- _Task description_: Your answer should be only the lines below from the one with "[274,331,364,345] the Internet, ->" to the one with "[539,157,625,171] performance ->", repeated exactly, ends included.

━━━━━━━━━━

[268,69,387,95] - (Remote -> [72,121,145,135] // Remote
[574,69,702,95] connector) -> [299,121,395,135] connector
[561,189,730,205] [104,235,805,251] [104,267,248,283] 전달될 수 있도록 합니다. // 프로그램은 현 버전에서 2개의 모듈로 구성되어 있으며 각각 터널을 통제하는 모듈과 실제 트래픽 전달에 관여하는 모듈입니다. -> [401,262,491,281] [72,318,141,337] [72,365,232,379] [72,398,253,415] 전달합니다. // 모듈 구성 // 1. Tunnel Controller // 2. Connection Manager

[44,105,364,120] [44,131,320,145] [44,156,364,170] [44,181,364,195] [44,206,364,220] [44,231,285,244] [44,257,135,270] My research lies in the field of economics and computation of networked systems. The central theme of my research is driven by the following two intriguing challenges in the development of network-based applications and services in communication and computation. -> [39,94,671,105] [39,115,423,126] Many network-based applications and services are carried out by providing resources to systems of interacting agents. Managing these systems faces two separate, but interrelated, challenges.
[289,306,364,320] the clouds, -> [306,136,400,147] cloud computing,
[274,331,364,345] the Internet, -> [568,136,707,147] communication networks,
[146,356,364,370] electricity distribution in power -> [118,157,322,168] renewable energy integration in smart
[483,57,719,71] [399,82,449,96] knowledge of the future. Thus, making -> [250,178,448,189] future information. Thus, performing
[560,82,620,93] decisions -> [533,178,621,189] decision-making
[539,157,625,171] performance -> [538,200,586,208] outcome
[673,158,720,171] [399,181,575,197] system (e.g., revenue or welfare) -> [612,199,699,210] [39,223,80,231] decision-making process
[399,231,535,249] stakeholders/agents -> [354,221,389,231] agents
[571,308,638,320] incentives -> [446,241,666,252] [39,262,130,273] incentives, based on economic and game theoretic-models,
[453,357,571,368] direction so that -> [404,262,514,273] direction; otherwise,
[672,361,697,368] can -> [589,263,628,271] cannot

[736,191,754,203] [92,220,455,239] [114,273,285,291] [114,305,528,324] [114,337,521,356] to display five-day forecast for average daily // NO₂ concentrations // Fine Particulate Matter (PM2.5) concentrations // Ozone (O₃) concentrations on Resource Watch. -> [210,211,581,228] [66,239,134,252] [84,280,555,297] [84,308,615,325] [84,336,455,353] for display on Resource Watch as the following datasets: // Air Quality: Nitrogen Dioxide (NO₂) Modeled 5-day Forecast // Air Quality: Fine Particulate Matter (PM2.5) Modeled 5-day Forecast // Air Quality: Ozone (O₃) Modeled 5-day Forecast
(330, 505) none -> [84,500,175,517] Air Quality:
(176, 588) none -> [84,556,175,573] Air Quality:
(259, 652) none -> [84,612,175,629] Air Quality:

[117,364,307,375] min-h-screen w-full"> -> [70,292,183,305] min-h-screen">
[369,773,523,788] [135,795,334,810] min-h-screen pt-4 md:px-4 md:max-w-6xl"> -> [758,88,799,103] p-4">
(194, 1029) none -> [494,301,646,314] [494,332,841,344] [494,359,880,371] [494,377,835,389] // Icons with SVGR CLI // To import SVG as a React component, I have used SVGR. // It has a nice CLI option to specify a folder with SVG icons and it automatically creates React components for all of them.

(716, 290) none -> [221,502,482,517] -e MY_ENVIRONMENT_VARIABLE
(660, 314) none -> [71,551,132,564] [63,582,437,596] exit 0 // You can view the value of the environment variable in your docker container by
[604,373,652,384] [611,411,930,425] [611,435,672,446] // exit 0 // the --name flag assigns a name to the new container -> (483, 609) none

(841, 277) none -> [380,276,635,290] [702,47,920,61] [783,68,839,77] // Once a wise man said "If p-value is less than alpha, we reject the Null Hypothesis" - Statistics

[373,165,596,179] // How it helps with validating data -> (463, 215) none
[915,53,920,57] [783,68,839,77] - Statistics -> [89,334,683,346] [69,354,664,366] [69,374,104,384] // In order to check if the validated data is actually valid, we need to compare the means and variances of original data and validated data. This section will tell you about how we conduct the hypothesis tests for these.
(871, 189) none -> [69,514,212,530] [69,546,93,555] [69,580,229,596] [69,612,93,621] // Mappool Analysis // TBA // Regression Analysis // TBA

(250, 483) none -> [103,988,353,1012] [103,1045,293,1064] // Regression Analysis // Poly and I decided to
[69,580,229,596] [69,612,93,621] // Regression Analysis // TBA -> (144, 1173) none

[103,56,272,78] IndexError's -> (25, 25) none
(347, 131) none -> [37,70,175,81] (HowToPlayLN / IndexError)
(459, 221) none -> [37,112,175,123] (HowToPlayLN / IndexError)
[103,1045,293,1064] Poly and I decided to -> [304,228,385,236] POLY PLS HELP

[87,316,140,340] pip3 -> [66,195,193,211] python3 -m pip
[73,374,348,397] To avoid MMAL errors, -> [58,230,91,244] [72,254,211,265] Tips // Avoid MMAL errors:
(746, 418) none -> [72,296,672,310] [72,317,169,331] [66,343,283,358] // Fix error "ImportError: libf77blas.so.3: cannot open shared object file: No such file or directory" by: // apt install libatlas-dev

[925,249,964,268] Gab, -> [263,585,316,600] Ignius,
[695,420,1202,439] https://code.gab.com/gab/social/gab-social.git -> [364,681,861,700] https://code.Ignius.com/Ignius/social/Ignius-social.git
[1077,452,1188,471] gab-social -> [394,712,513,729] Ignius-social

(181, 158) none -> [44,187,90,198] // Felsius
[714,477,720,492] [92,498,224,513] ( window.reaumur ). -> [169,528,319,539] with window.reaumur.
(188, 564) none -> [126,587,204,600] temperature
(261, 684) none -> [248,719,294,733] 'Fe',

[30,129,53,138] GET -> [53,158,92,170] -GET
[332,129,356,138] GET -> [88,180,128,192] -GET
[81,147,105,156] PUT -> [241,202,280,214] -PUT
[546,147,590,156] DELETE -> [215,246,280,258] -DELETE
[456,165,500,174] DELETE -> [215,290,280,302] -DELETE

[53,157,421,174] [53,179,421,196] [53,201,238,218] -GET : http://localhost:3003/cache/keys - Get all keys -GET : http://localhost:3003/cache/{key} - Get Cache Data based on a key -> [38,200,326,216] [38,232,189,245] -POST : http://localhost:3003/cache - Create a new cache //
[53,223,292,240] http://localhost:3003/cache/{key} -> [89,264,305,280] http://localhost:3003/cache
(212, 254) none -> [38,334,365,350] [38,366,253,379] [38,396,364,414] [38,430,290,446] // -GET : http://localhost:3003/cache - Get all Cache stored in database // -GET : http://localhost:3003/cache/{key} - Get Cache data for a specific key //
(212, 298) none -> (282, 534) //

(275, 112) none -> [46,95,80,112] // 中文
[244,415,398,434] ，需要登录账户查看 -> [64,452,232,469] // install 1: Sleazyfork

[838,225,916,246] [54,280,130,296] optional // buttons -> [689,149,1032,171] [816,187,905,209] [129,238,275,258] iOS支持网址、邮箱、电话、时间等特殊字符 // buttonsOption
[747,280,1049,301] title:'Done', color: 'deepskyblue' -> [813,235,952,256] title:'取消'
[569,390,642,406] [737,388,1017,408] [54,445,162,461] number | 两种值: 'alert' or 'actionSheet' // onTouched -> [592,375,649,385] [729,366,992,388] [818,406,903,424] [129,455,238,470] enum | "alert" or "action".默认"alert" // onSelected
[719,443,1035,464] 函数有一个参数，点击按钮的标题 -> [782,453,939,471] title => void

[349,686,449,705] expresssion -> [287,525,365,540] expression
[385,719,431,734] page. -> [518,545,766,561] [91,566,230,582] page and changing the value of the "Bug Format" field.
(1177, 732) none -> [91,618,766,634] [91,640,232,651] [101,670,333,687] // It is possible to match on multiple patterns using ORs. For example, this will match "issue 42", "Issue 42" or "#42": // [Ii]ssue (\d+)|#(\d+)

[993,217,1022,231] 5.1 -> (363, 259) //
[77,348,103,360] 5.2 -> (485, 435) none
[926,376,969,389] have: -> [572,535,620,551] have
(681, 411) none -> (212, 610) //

━━━━━━━━━━

- _Solution below_:
[274,331,364,345] the Internet, -> [568,136,707,147] communication networks,
[146,356,364,370] electricity distribution in power -> [118,157,322,168] renewable energy integration in smart
[483,57,719,71] [399,82,449,96] knowledge of the future. Thus, making -> [250,178,448,189] future information. Thus, performing
[560,82,620,93] decisions -> [533,178,621,189] decision-making
[539,157,625,171] performance -> [538,200,586,208] outcome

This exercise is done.